As the sun rises over the Volta River at Ada, the water turns gold, casting a serene ambience.
Two men in a narrow canoe glide across the glassy surface, their silhouettes sharp against the morning light.
The reflection creates a mirrored image, boat above, boat below, suspended in amber calm.
They are not posing for a photograph; they’re chasing their daily bread, casting nets in a quiet choreography that is repeated every dawn.
But in that soft amber light, labour becomes art — the paddles dip in rhythm, the nets unfold as delicate patterns, and the men’s movements blend with the river’s flow.
This unseen shift begins in darkness, powered by instinct and necessity, without headlines or official hours.
The fishermen know the river’s rhythms — where it deepens, where it bends and how the fish move when the water is still calm and dark at dawn.
The strategy here is timing.
By the time most households are waking up to the cock’s crow and the sound of alarm clocks, these men are already negotiating tide, current and chance.
For the photographer, this is the golden hour — a perfect time to press the shutter as light and life align, transforming routine labour into something cinematic.
The scene is sensory: the sound of paddles dipping, the smell of fresh fish, the feel of morning dew.

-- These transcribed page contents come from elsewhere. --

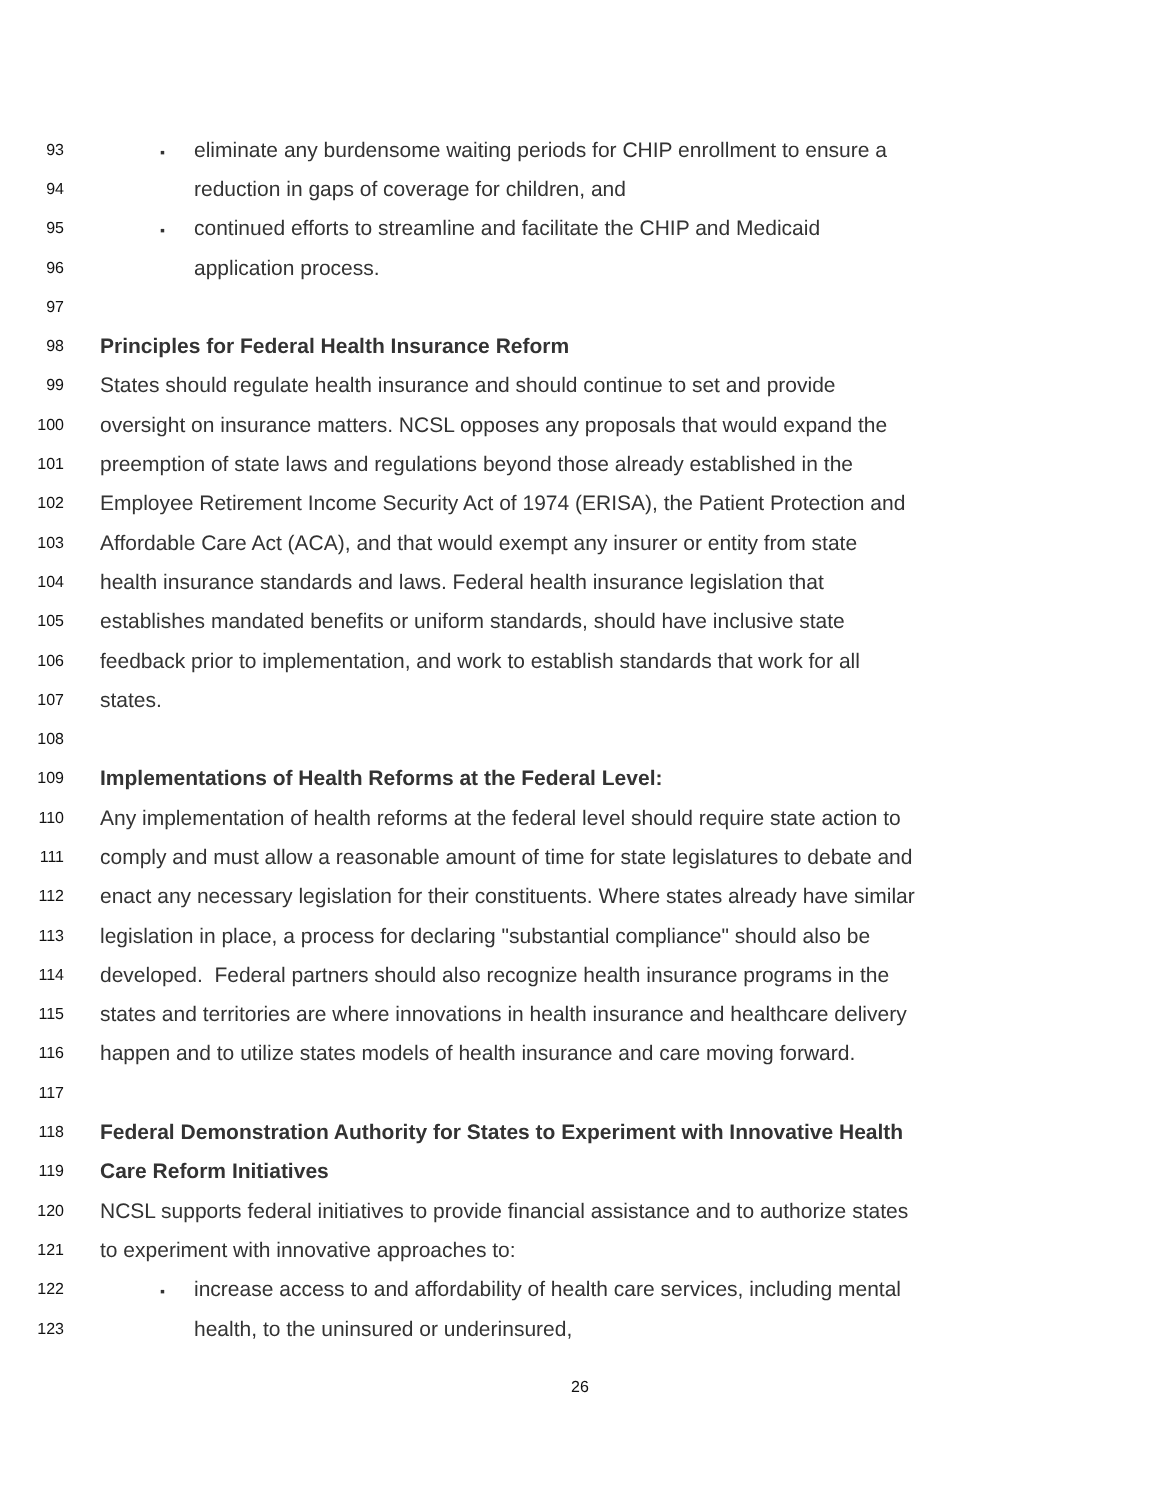93
▪ eliminate any burdensome waiting periods for CHIP enrollment to ensure a
94
reduction in gaps of coverage for children, and
95
▪ continued efforts to streamline and facilitate the CHIP and Medicaid
96
application process.
97
98
Principles for Federal Health Insurance Reform
99
States should regulate health insurance and should continue to set and provide
100
oversight on insurance matters. NCSL opposes any proposals that would expand the
101
preemption of state laws and regulations beyond those already established in the
102
Employee Retirement Income Security Act of 1974 (ERISA), the Patient Protection and
103
Affordable Care Act (ACA), and that would exempt any insurer or entity from state
104
health insurance standards and laws. Federal health insurance legislation that
105
establishes mandated benefits or uniform standards, should have inclusive state
106
feedback prior to implementation, and work to establish standards that work for all
107
states.
108
109
Implementations of Health Reforms at the Federal Level:
110
Any implementation of health reforms at the federal level should require state action to
111
comply and must allow a reasonable amount of time for state legislatures to debate and
112
enact any necessary legislation for their constituents. Where states already have similar
113
legislation in place, a process for declaring "substantial compliance" should also be
114
developed. Federal partners should also recognize health insurance programs in the
115
states and territories are where innovations in health insurance and healthcare delivery
116
happen and to utilize states models of health insurance and care moving forward.
117
118
Federal Demonstration Authority for States to Experiment with Innovative Health
119
Care Reform Initiatives
120
NCSL supports federal initiatives to provide financial assistance and to authorize states
121
to experiment with innovative approaches to:
122
▪ increase access to and affordability of health care services, including mental
123
health, to the uninsured or underinsured,
26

By mid-morning, the light hardens, the river loses its gold and the canoes return to the banks where success is measured not in applause but in catches.
The dawn shift ends quietly but the work doesn’t.
Across Ghana, this 5 a.m. economy thrives long before office doors open — from fishermen on the Volta River, farmers in fields and traders arranging produce under lantern light to hawkers on the streets.
The country’s first transactions are not digital; they are physical. Labour exchanged for survival.
Before the sun rises again, the 5 a.m. economy will already be preparing to move.